Work required: With the pictures excluded, reproduce all of the data exactly.

Information provided:
····················
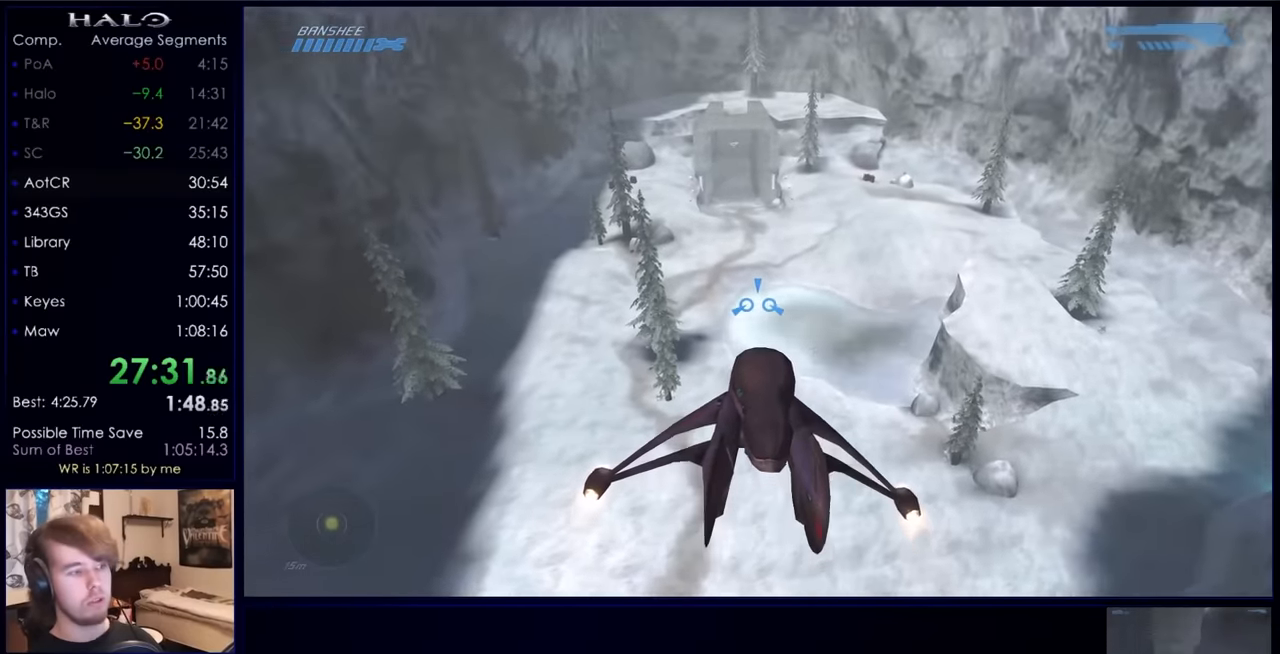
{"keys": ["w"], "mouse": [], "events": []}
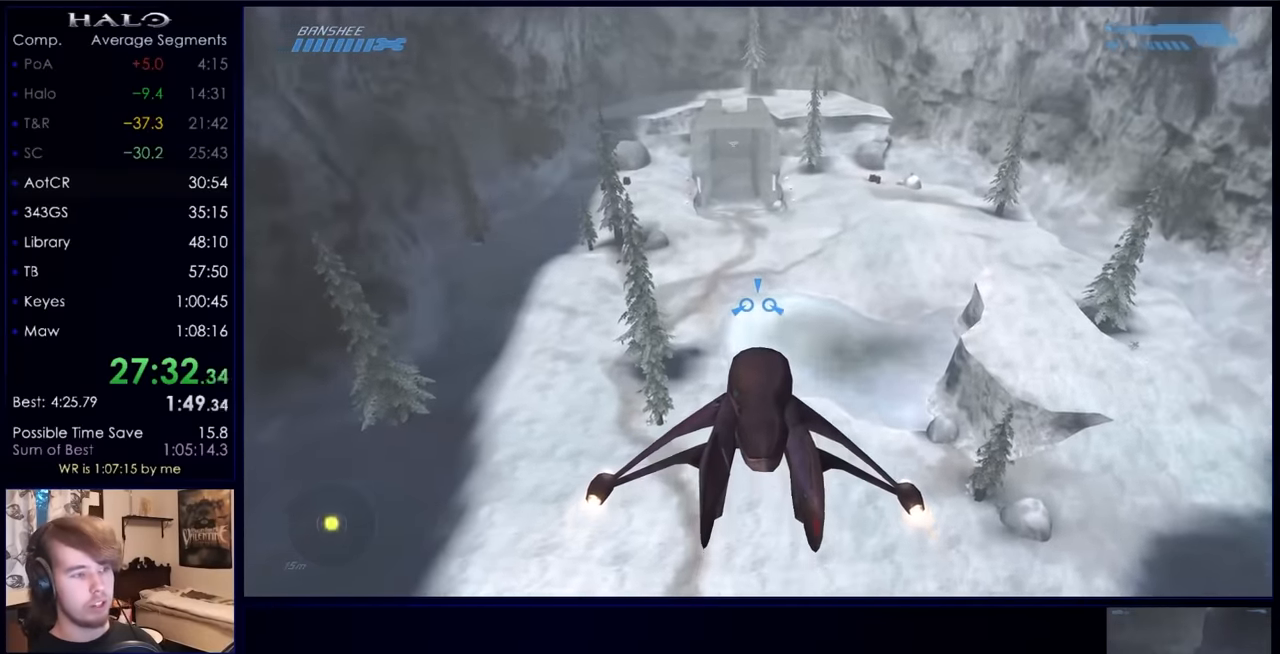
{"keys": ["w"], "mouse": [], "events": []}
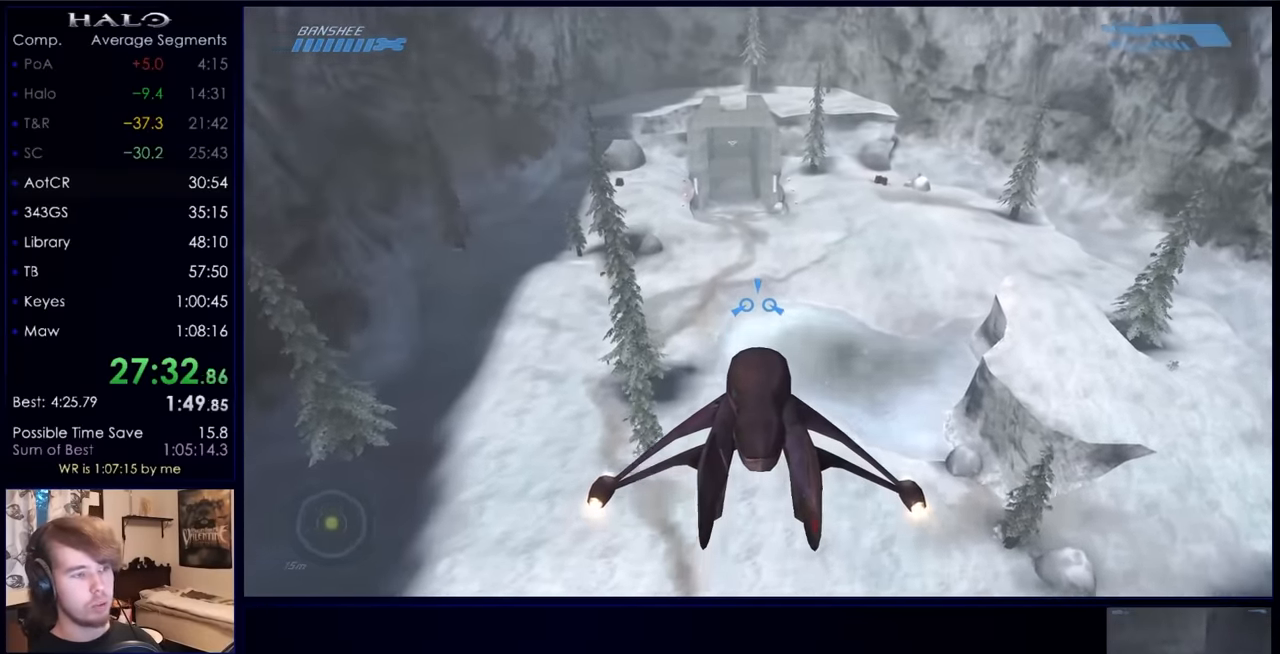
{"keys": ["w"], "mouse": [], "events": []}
····················
Answer area:
{"keys": ["w"], "mouse": [], "events": []}
{"keys": ["w"], "mouse": [], "events": []}
{"keys": ["w"], "mouse": [], "events": []}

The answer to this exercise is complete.